◆ **What is expected**: Look through the data below for the line with "ring mcp: (254, 334)" and the line with "pinky mcp: (838, 432)", then transcribe exactly from the first through the second, leaving out all pictures.

◆ **Given entries**:
------------------------------------------------------------------------

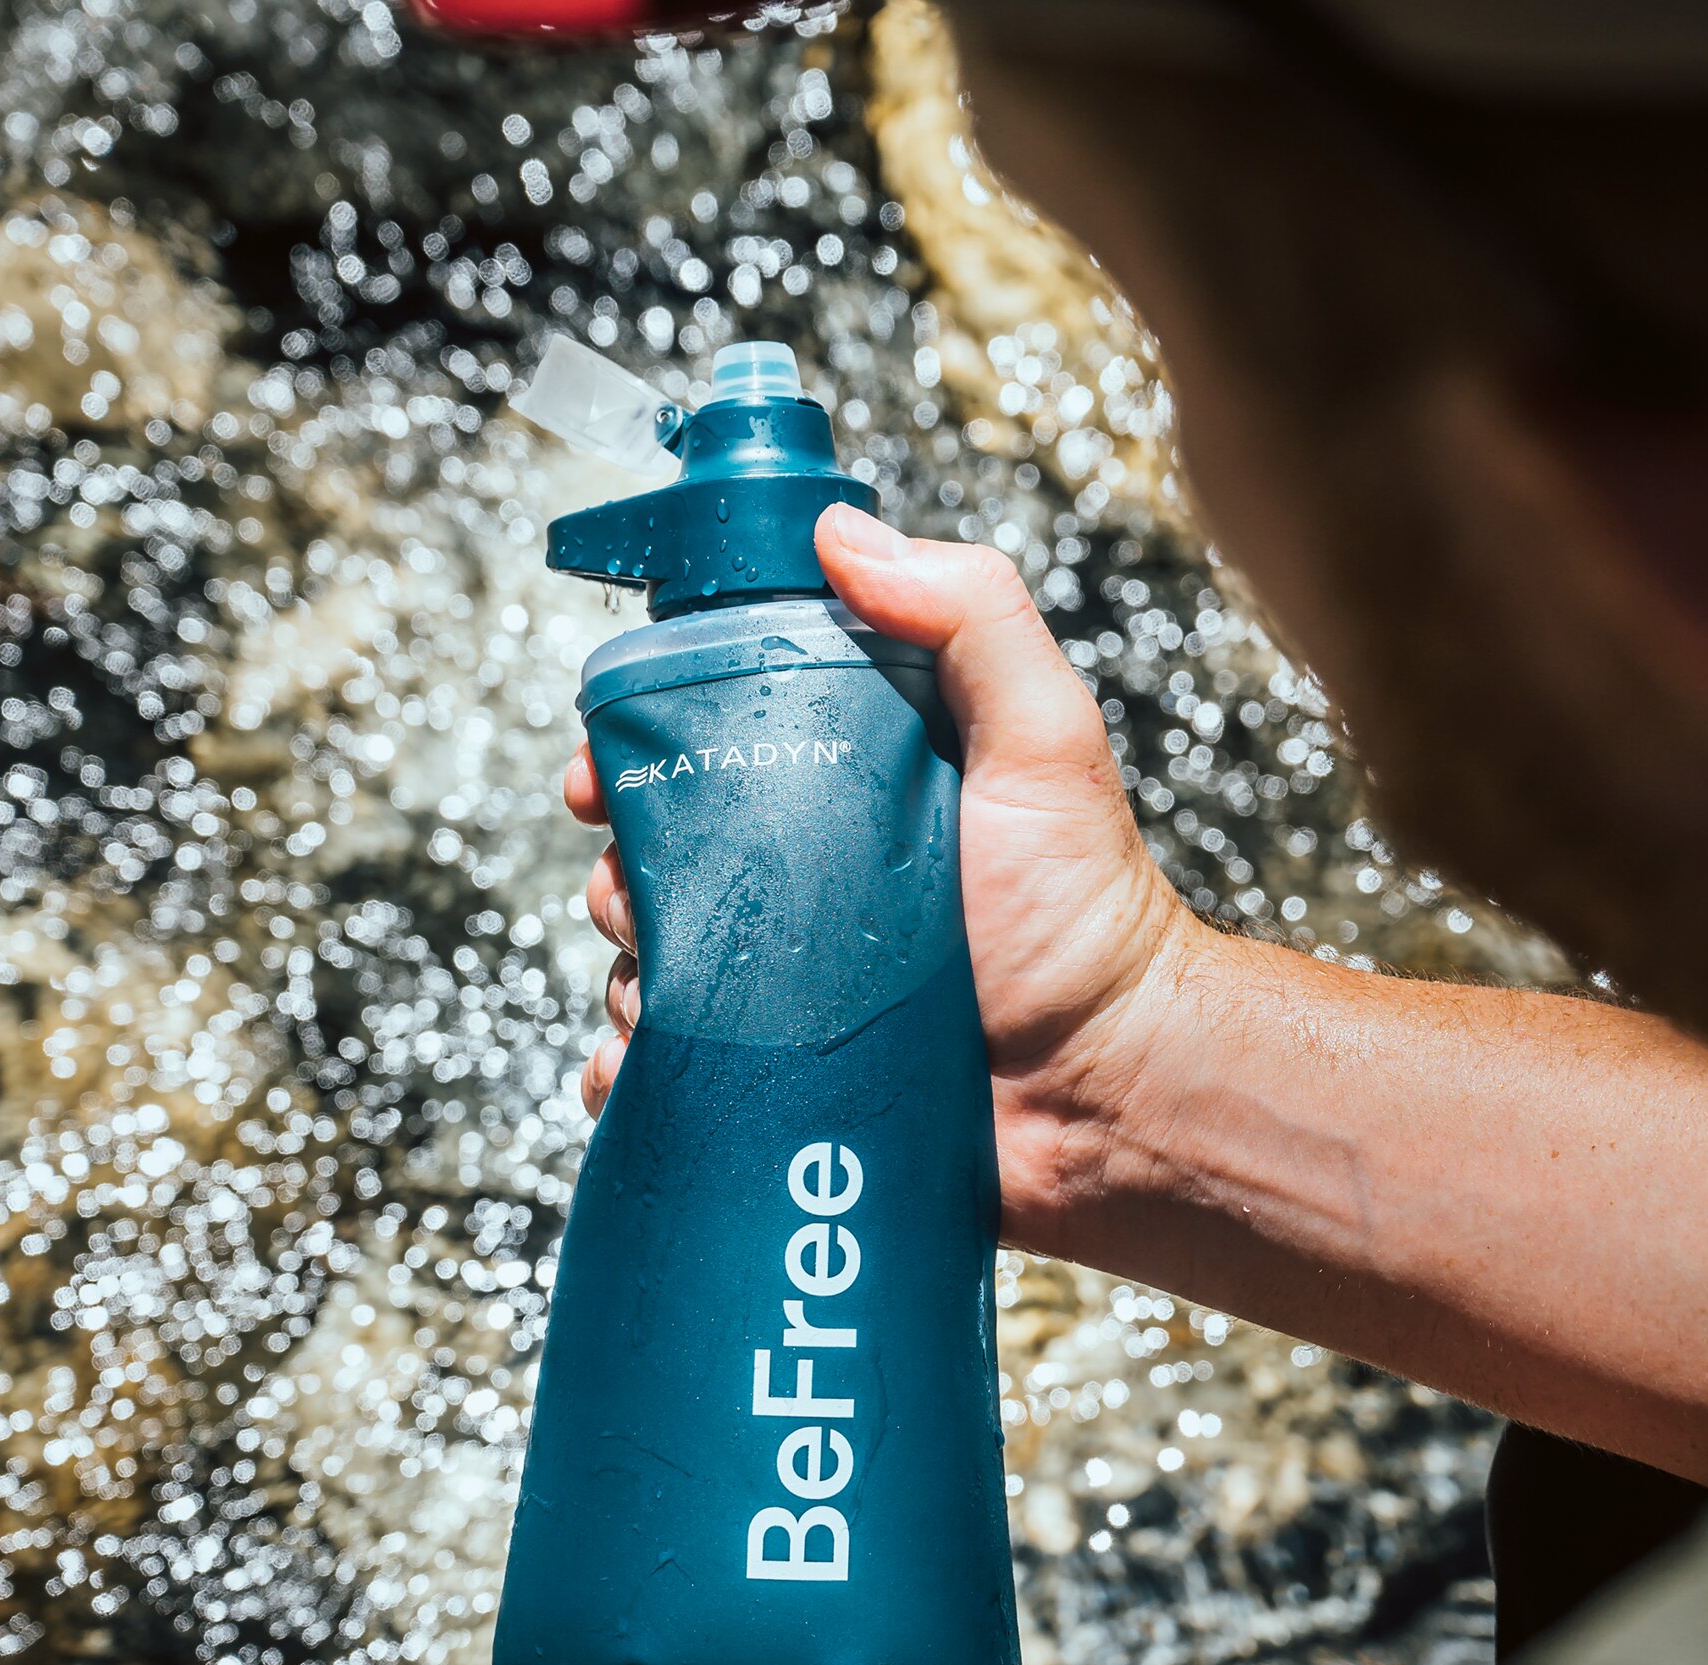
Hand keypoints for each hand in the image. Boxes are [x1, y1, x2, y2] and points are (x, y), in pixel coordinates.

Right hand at [564, 502, 1196, 1254]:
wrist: (1106, 1089)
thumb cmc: (1085, 913)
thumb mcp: (1042, 736)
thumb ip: (969, 614)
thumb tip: (840, 531)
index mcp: (845, 792)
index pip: (704, 747)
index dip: (633, 747)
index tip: (600, 767)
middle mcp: (806, 883)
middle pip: (658, 859)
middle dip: (621, 872)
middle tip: (640, 896)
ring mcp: (787, 987)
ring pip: (652, 967)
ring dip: (627, 976)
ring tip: (665, 992)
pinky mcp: (779, 1079)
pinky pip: (667, 1074)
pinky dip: (627, 1071)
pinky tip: (636, 1070)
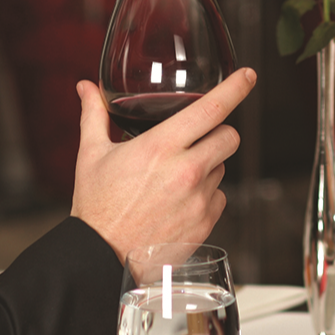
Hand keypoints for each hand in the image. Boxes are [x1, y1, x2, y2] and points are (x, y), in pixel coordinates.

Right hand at [69, 68, 254, 260]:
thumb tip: (86, 88)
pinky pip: (220, 198)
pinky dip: (206, 196)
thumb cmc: (96, 208)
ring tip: (176, 177)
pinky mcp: (205, 223)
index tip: (248, 75)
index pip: (212, 108)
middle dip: (219, 132)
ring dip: (209, 166)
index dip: (235, 87)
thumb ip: (94, 115)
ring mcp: (199, 199)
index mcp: (161, 147)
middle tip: (198, 139)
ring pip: (224, 167)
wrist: (100, 258)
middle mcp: (186, 171)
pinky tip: (180, 201)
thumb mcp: (91, 155)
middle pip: (230, 136)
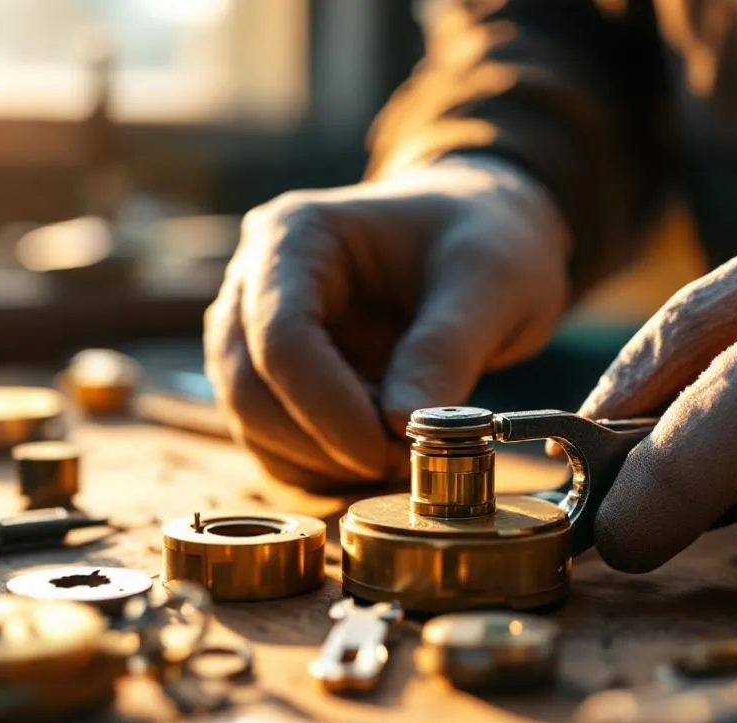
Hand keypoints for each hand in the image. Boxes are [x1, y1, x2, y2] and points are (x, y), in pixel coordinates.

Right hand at [205, 156, 570, 489]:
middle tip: (402, 466)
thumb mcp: (488, 282)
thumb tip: (400, 426)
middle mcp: (255, 283)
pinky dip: (321, 474)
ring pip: (252, 426)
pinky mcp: (272, 381)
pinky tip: (380, 466)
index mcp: (296, 235)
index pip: (280, 336)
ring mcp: (254, 334)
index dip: (325, 407)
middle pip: (248, 389)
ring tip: (401, 460)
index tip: (388, 451)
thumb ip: (443, 350)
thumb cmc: (484, 238)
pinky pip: (272, 446)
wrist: (481, 239)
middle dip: (322, 446)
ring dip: (322, 466)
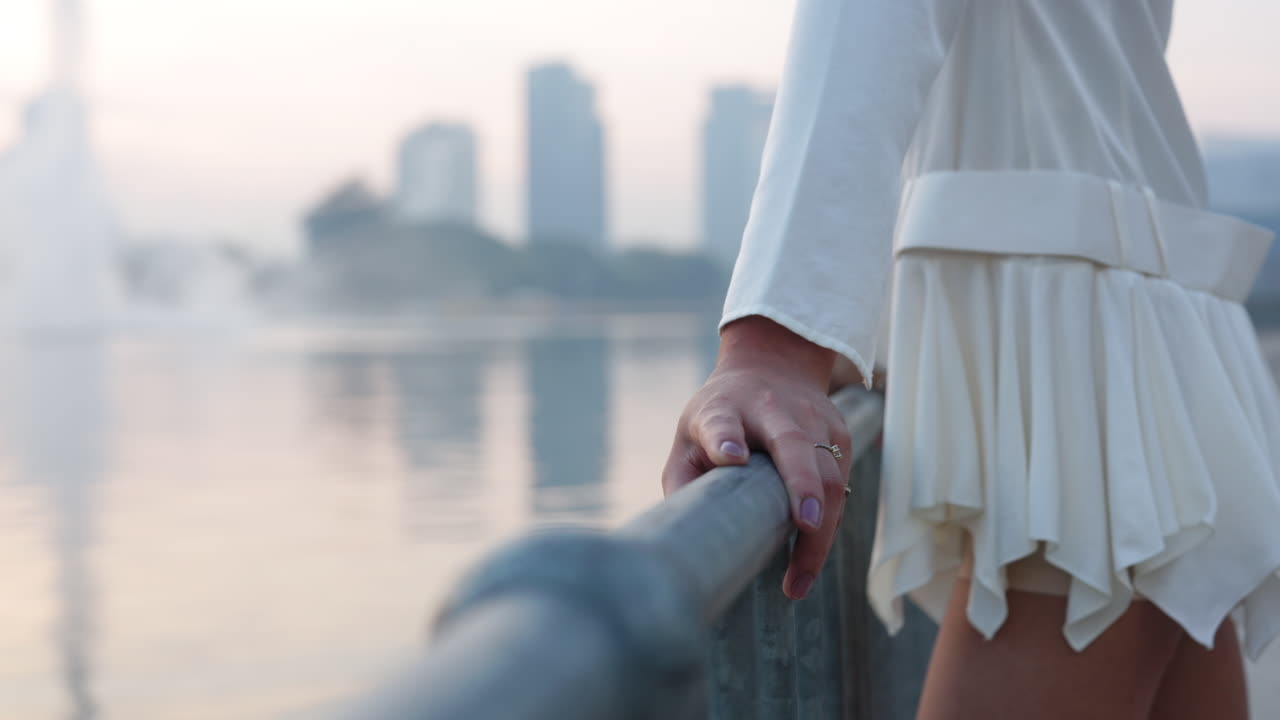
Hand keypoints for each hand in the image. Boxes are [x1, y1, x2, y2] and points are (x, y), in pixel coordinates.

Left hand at [661, 316, 854, 599]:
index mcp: (724, 409)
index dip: (725, 439)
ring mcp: (812, 418)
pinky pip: (839, 483)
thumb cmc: (722, 414)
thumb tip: (685, 535)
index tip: (730, 456)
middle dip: (803, 484)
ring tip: (798, 579)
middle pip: (793, 444)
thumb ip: (683, 478)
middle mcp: (771, 409)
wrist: (773, 365)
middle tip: (805, 526)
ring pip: (828, 472)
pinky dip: (829, 522)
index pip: (722, 422)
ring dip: (820, 529)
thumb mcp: (690, 434)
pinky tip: (811, 557)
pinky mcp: (838, 432)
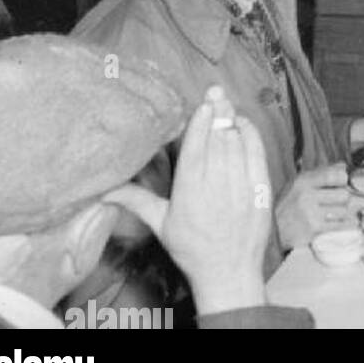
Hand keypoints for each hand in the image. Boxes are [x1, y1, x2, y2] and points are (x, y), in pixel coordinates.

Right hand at [103, 88, 271, 316]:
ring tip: (226, 103)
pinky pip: (257, 154)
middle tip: (216, 91)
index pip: (195, 151)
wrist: (228, 271)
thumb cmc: (191, 248)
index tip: (202, 104)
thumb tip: (103, 190)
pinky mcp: (260, 189)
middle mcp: (215, 188)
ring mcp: (240, 187)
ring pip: (236, 144)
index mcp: (189, 194)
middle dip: (217, 114)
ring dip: (232, 121)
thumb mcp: (161, 224)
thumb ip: (136, 201)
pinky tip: (243, 124)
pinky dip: (251, 135)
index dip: (200, 125)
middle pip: (217, 142)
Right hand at [274, 163, 358, 248]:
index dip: (343, 179)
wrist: (272, 230)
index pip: (336, 175)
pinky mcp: (314, 230)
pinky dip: (344, 224)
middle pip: (344, 194)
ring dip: (344, 212)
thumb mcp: (299, 183)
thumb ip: (322, 173)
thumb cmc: (288, 205)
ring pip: (344, 211)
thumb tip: (343, 166)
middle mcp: (307, 196)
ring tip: (336, 212)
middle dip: (345, 198)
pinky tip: (342, 222)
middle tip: (339, 201)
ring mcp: (311, 214)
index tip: (342, 183)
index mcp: (304, 181)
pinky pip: (340, 225)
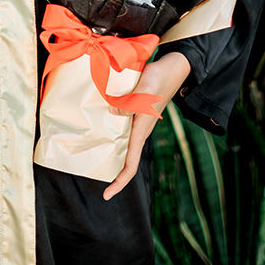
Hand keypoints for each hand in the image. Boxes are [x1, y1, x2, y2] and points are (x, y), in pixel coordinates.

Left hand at [103, 51, 191, 200]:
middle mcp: (139, 131)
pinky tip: (99, 128)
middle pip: (127, 160)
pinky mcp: (136, 113)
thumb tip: (112, 114)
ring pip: (123, 145)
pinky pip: (122, 129)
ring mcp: (138, 123)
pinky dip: (111, 133)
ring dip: (112, 154)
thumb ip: (128, 104)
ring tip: (93, 158)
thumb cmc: (157, 80)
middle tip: (96, 181)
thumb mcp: (142, 91)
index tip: (107, 195)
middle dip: (114, 174)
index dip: (119, 182)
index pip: (130, 164)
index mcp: (141, 130)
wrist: (170, 69)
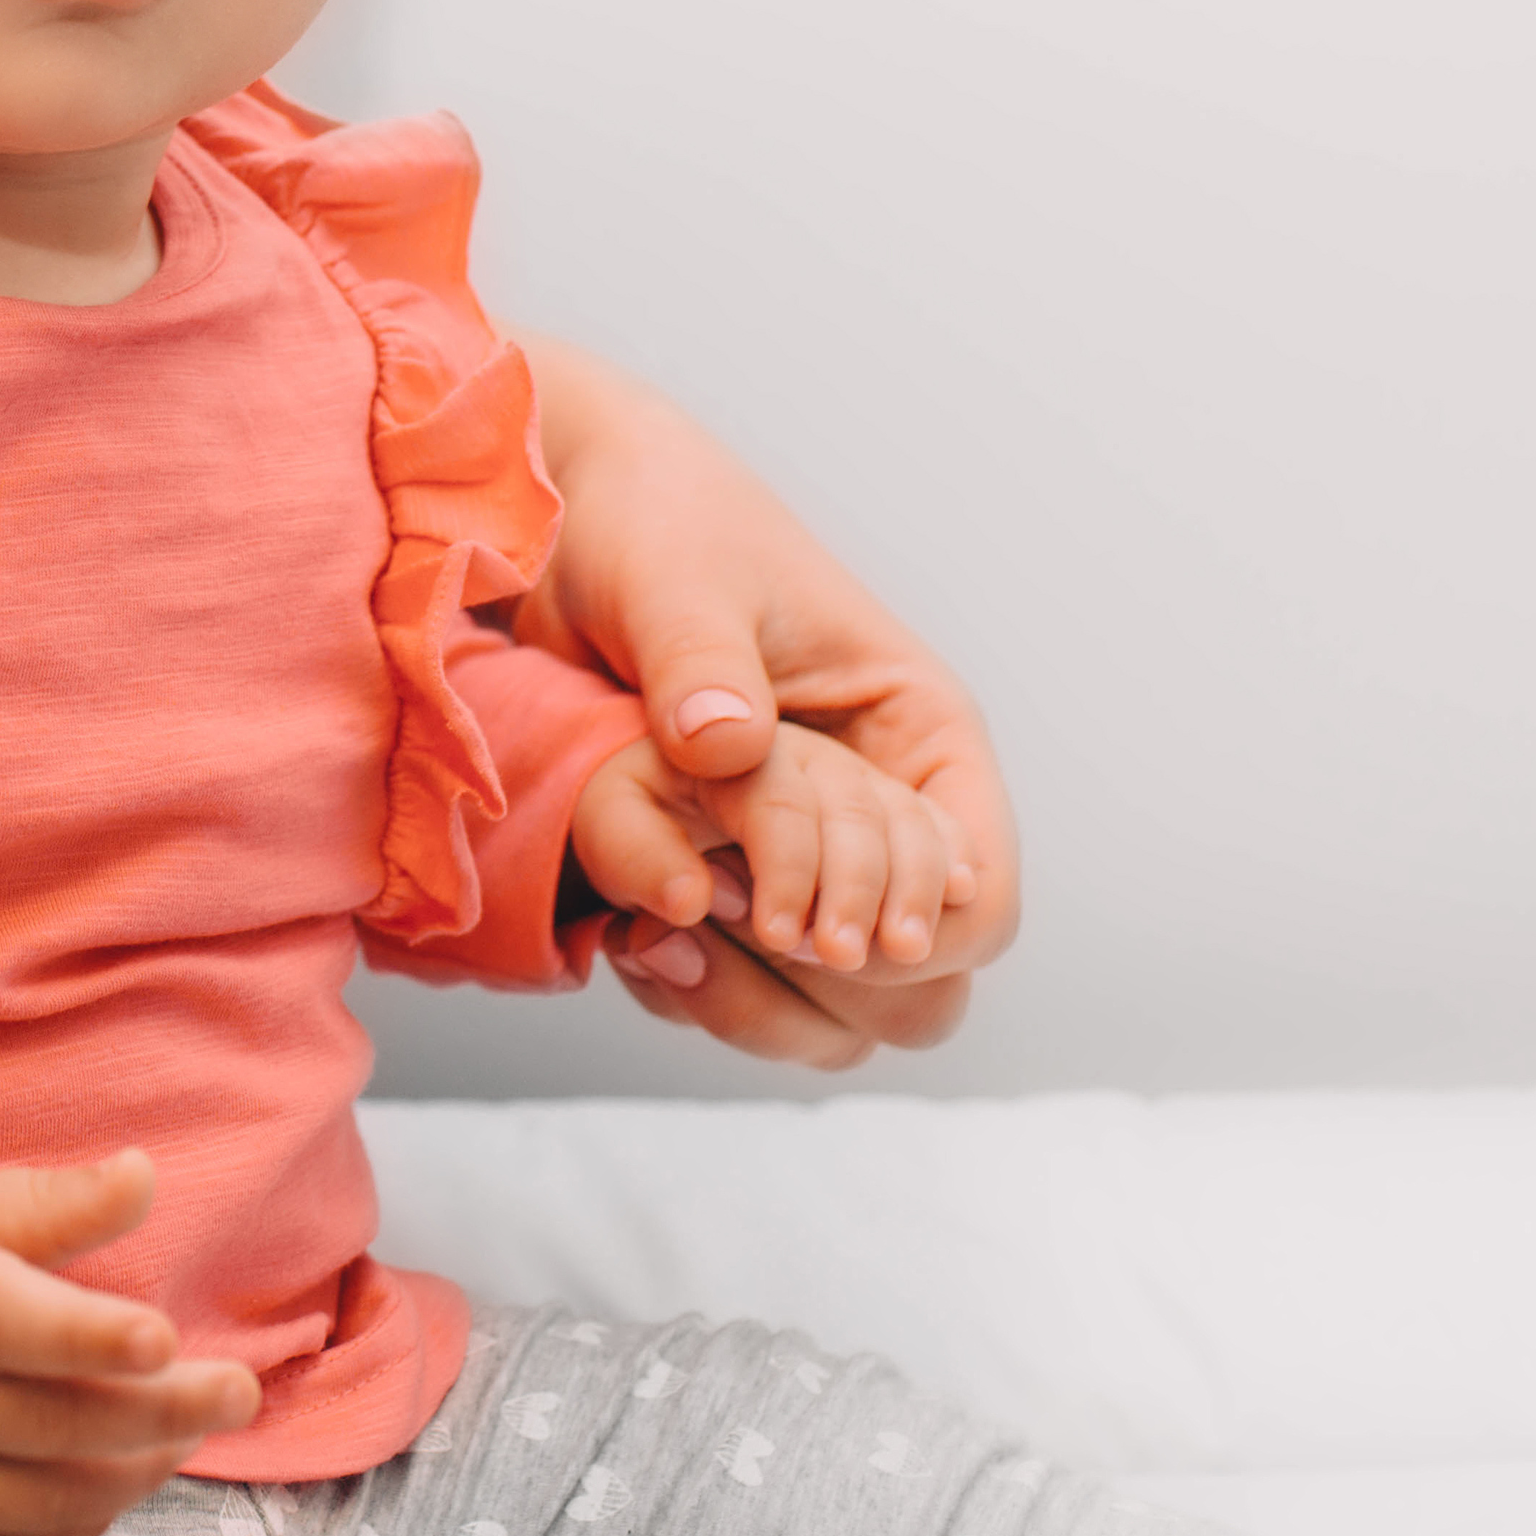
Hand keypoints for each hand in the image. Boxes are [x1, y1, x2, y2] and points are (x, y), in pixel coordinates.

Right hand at [0, 1152, 260, 1535]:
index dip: (85, 1333)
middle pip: (48, 1422)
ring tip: (186, 1428)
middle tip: (237, 1393)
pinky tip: (117, 1476)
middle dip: (160, 1412)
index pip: (4, 1321)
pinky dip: (80, 1519)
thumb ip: (42, 1205)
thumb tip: (144, 1174)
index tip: (163, 1334)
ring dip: (133, 1468)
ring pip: (44, 1495)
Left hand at [512, 333, 1022, 1035]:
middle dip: (829, 990)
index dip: (918, 938)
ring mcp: (798, 859)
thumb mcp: (679, 579)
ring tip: (653, 940)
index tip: (816, 933)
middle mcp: (875, 812)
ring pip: (831, 1012)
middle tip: (718, 931)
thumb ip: (703, 658)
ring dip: (750, 1002)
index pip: (979, 894)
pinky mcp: (717, 881)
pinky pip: (736, 985)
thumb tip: (729, 744)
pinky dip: (690, 986)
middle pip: (923, 987)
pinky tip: (622, 937)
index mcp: (916, 735)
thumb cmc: (654, 524)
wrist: (557, 524)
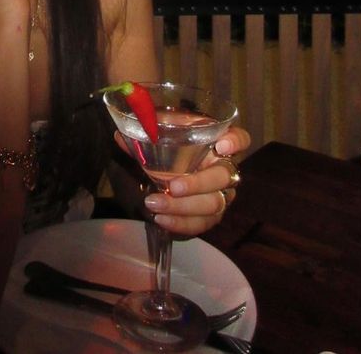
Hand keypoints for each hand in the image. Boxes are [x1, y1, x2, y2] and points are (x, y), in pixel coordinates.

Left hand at [117, 126, 250, 235]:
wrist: (166, 170)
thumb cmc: (168, 146)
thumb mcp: (157, 137)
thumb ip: (143, 136)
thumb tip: (119, 138)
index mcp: (216, 142)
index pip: (240, 138)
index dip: (236, 141)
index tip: (221, 145)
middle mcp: (224, 168)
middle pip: (224, 177)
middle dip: (199, 183)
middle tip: (173, 186)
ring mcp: (221, 194)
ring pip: (214, 204)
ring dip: (184, 207)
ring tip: (155, 204)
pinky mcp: (210, 215)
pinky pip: (202, 224)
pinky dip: (181, 223)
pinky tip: (161, 219)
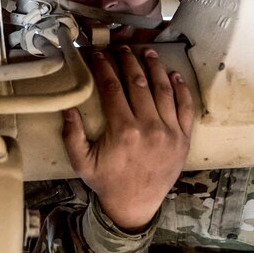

------------------------------------------------------------------------

◆ **Exercise result**:
ring mcp: (254, 334)
index dip: (325, 407)
middle pip: (248, 389)
ring tip: (401, 460)
index tip: (388, 451)
thumb ip: (443, 350)
thumb cmc: (484, 238)
pinky pip: (272, 446)
wrist: (481, 239)
middle dip: (322, 446)
ring dip: (322, 466)
Hand keypoints for each hand in the image. Boxes are [x1, y1, x2, y2] and points are (x, y), in pixel coordinates.

Left hand at [661, 316, 854, 599]:
index mcp: (724, 409)
index dip: (725, 439)
ring mcp: (812, 418)
pinky pip: (839, 483)
thumb cmc: (722, 414)
thumb tip: (685, 535)
index tip: (730, 456)
middle dip: (803, 484)
ring tip: (798, 579)
middle pip: (793, 444)
thumb ip: (683, 478)
middle mcp: (771, 409)
wrist: (773, 365)
middle tip: (805, 526)
ring pip: (828, 472)
pinky dip: (829, 522)
index pip: (722, 422)
ring dip: (820, 529)
thumb mcp: (690, 434)
pinky tip: (811, 557)
pinky mcp: (838, 432)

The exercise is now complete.